# What you should do
All of the data below should be set down again verbatim, without any images.

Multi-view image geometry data
_ _ _ _

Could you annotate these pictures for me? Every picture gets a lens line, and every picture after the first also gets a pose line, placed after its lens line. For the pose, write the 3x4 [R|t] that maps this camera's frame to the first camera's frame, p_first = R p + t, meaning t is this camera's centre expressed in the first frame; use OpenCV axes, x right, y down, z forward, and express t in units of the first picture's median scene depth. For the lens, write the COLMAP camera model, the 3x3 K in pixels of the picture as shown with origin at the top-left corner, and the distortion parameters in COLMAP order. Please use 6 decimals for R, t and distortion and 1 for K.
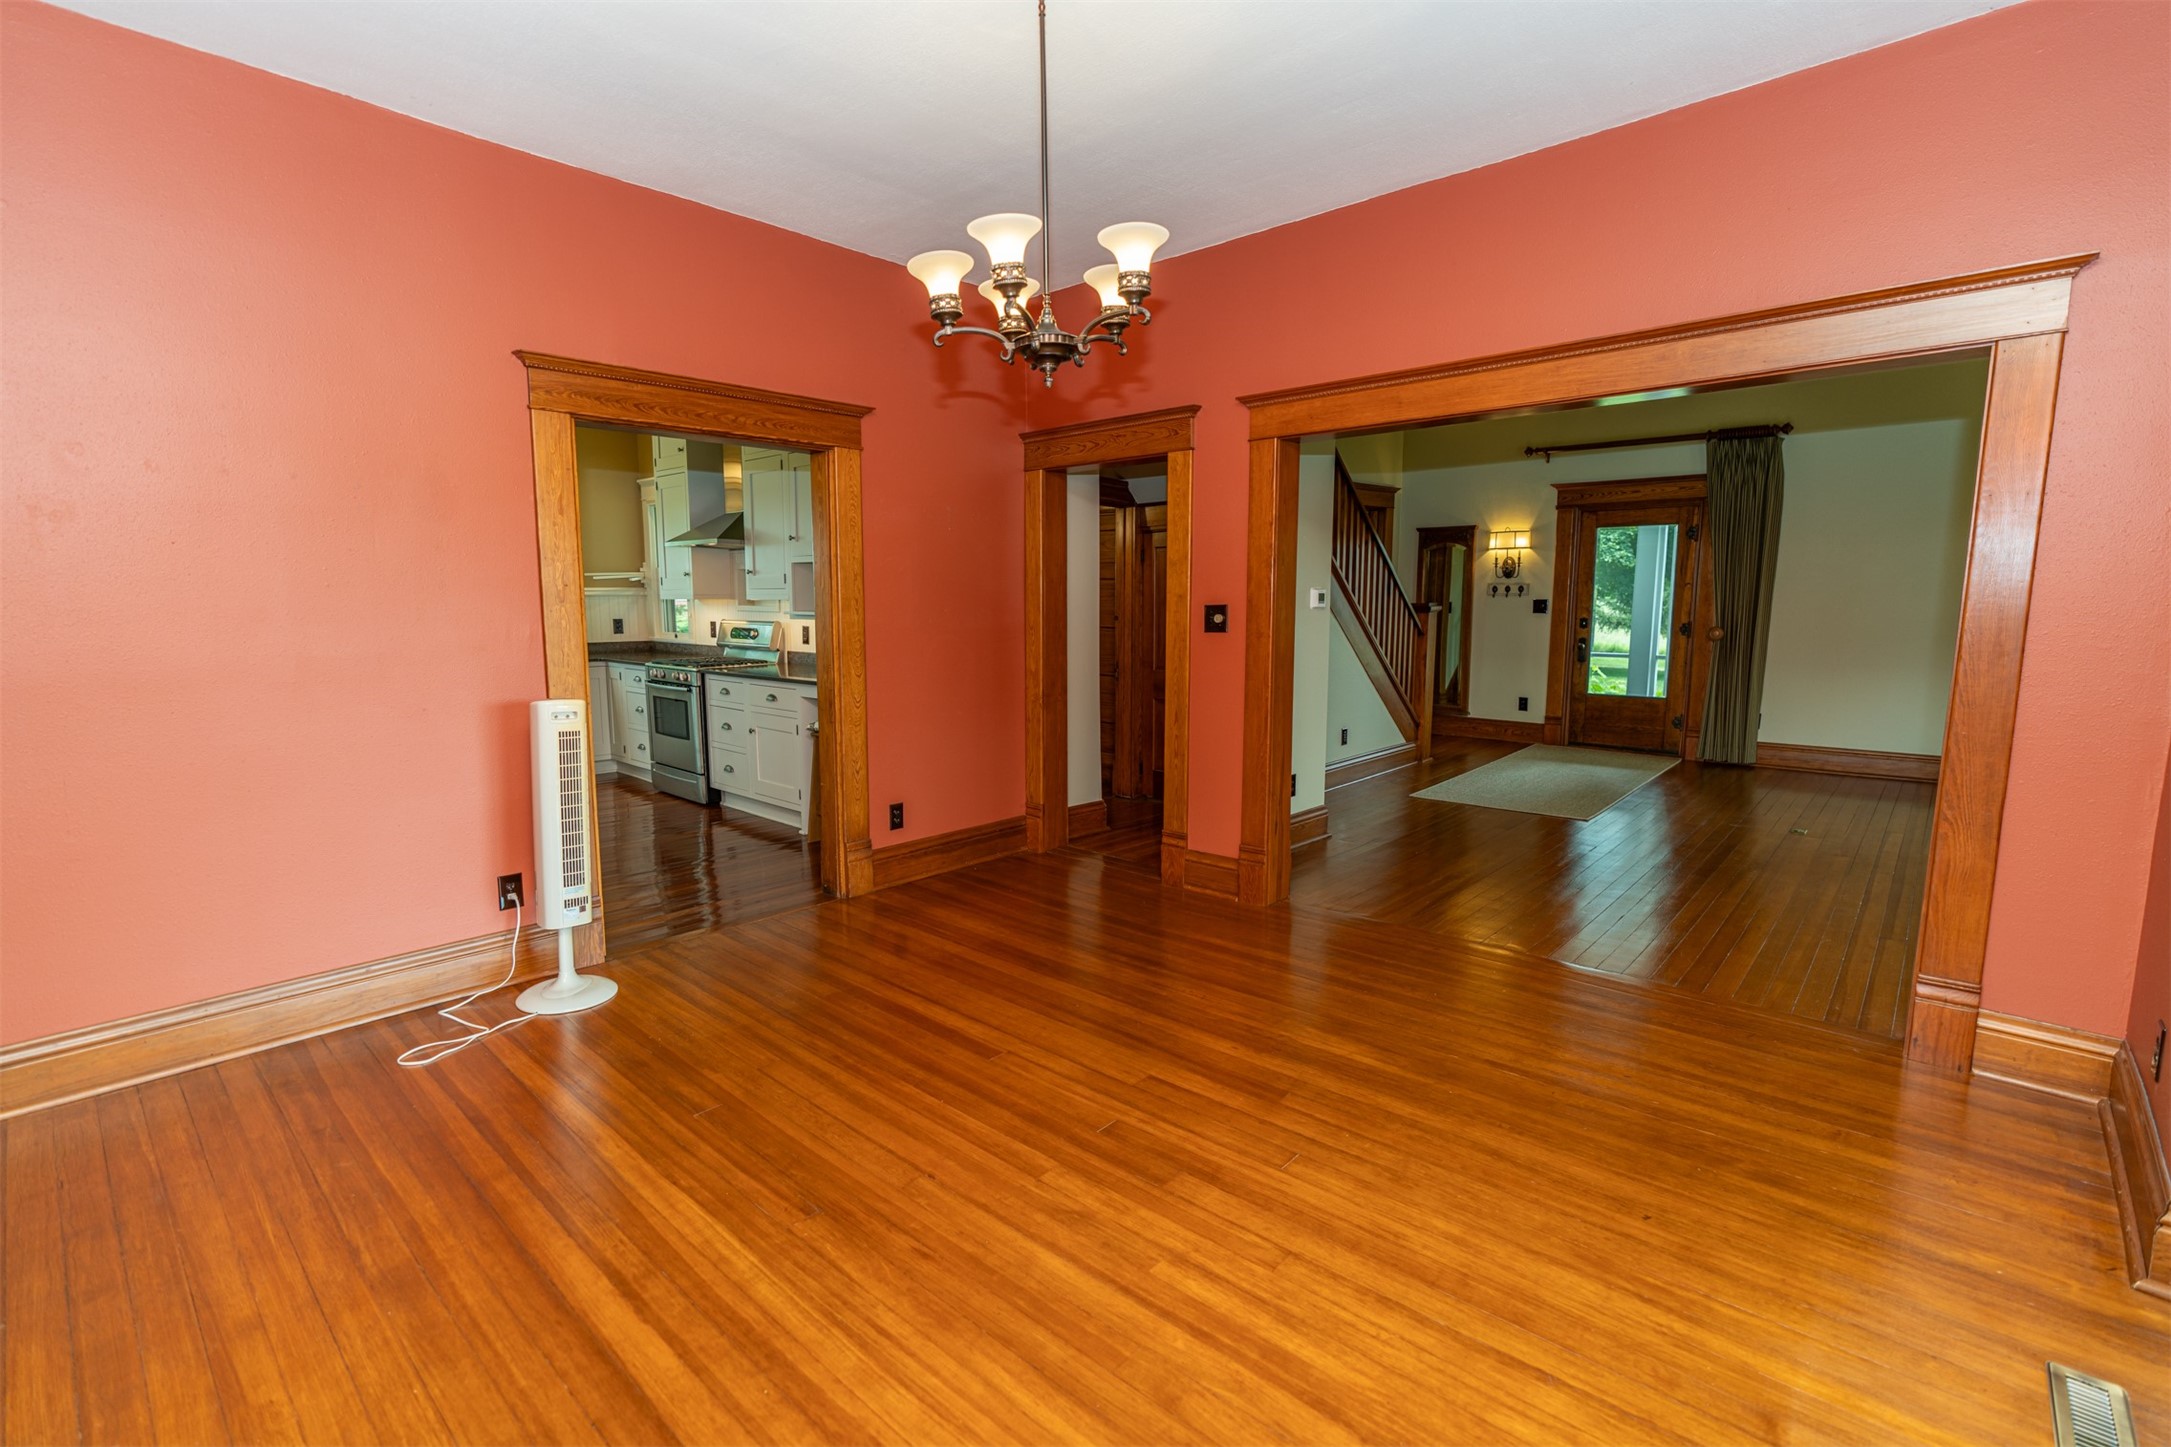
lens RADIAL K [[978.1, 0, 1089.3], [0, 978.1, 725.4], [0, 0, 1]] dist [-0.007363, 0.001973]
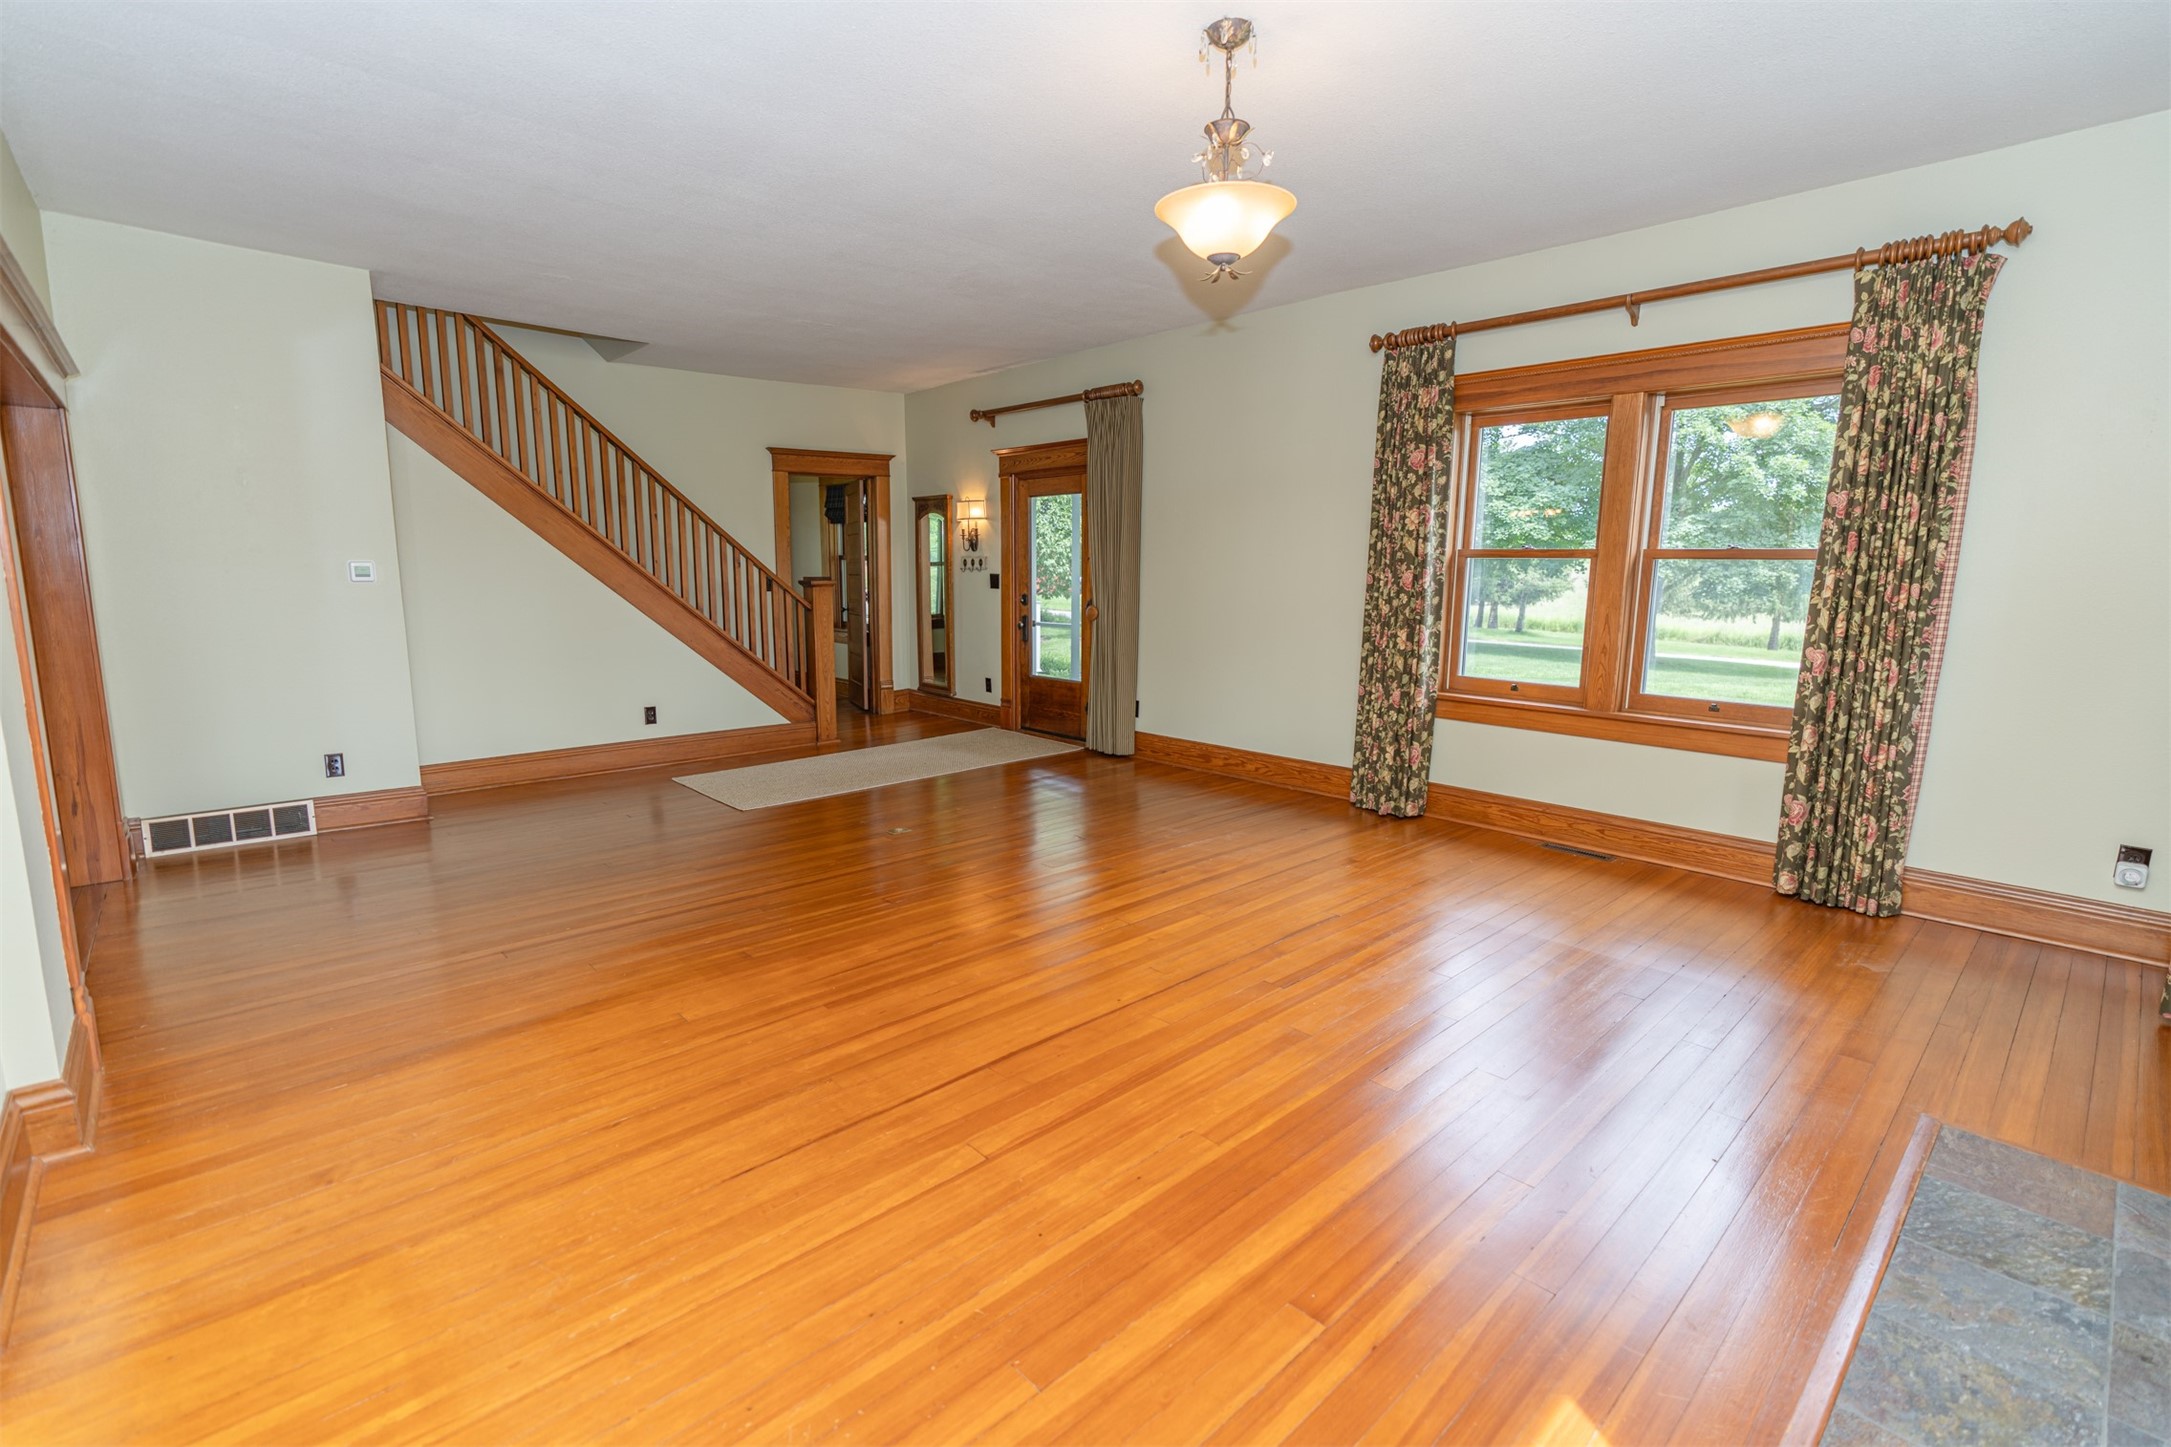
lens RADIAL K [[978.1, 0, 1084.7], [0, 978.1, 726.1], [0, 0, 1]] dist [-0.007363, 0.001973]
pose [[0.995429, 0.026039, -0.091888, 0.640502], [-0.023205, 0.999226, 0.031776, -0.014233], [0.092644, -0.029499, 0.995262, 0.066573]]
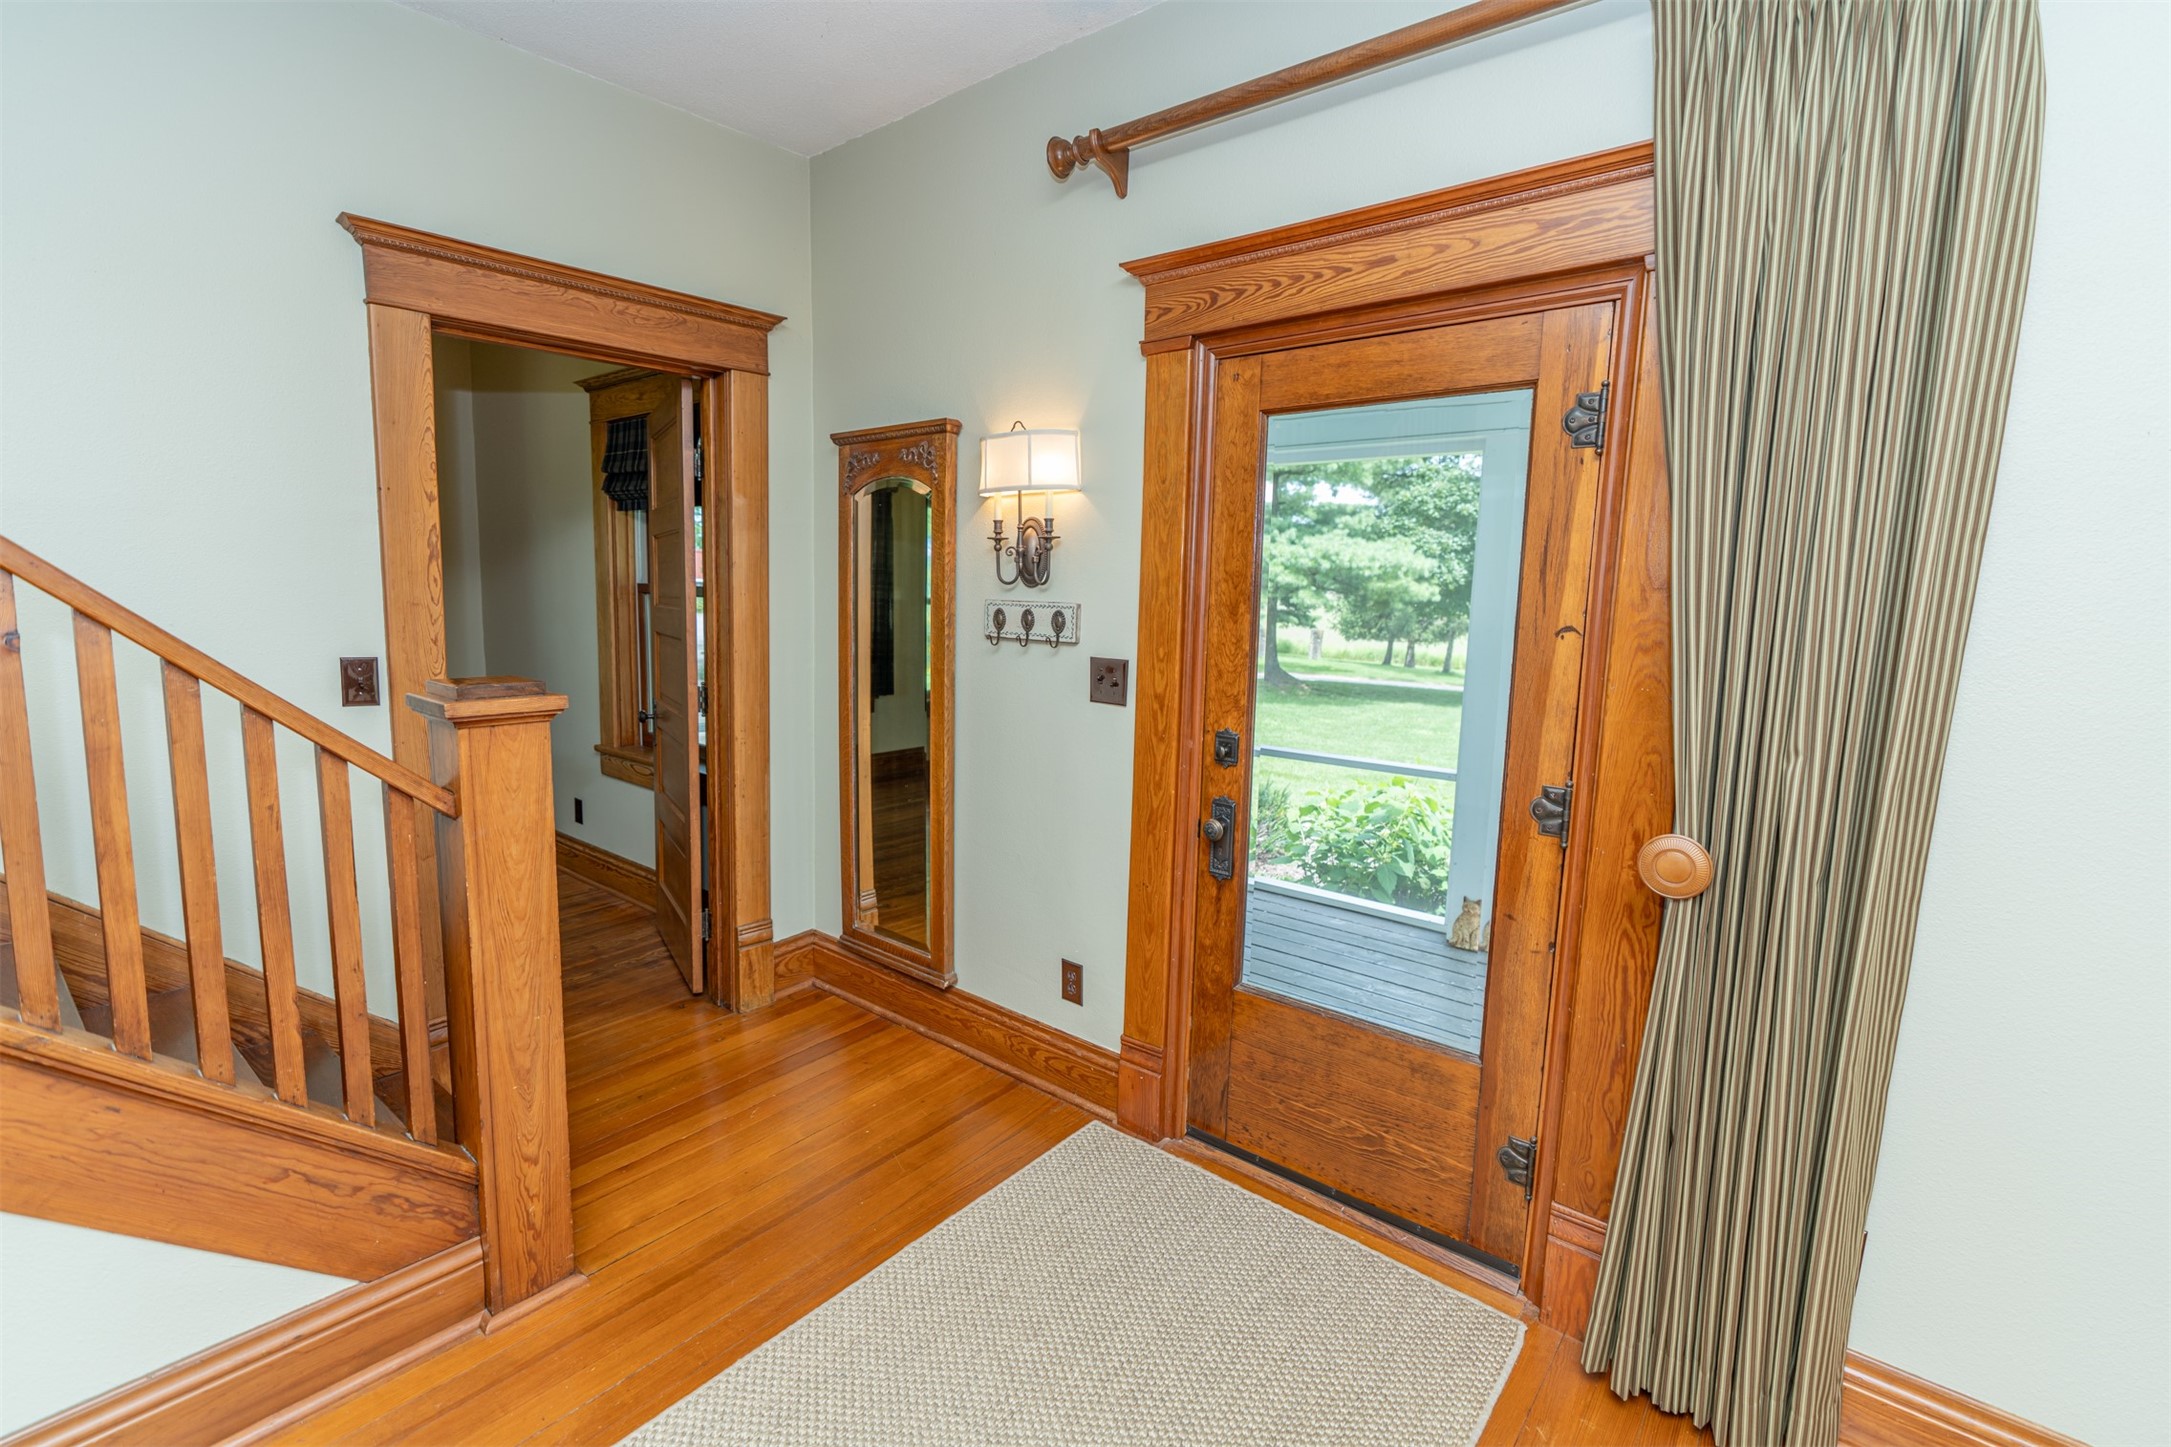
lens RADIAL K [[978.1, 0, 1082.3], [0, 978.1, 713.4], [0, 0, 1]] dist [-0.007363, 0.001973]
pose [[0.998432, 0.023234, 0.050930, 0.439791], [-0.022786, 0.999697, -0.009361, -0.108862], [-0.051132, 0.008185, 0.998658, 0.697353]]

_ _ _ _

# Finished exercise
Could you annotate these pictures for me? Every picture gets a lens line, and every picture after the first also gets a pose line, placed after its lens line. For the pose, write the 3x4 [R|t] that maps this camera's frame to the first camera's frame, p_first = R p + t, meaning t is this camera's centre expressed in the first frame; use OpenCV axes, x right, y down, z forward, and express t in units of the first picture's median scene depth. For the lens, write the COLMAP camera model, the 3x3 K in pixels of the picture as shown with origin at the top-left corner, and the distortion parameters in COLMAP order. Please use 6 decimals for R, t and distortion and 1 for K.
lens RADIAL K [[978.1, 0, 1089.3], [0, 978.1, 725.4], [0, 0, 1]] dist [-0.007363, 0.001973]
lens RADIAL K [[978.1, 0, 1084.7], [0, 978.1, 726.1], [0, 0, 1]] dist [-0.007363, 0.001973]
pose [[0.995429, 0.026039, -0.091888, 0.640502], [-0.023205, 0.999226, 0.031776, -0.014233], [0.092644, -0.029499, 0.995262, 0.066573]]
lens RADIAL K [[978.1, 0, 1082.3], [0, 978.1, 713.4], [0, 0, 1]] dist [-0.007363, 0.001973]
pose [[0.998432, 0.023234, 0.050930, 0.439791], [-0.022786, 0.999697, -0.009361, -0.108862], [-0.051132, 0.008185, 0.998658, 0.697353]]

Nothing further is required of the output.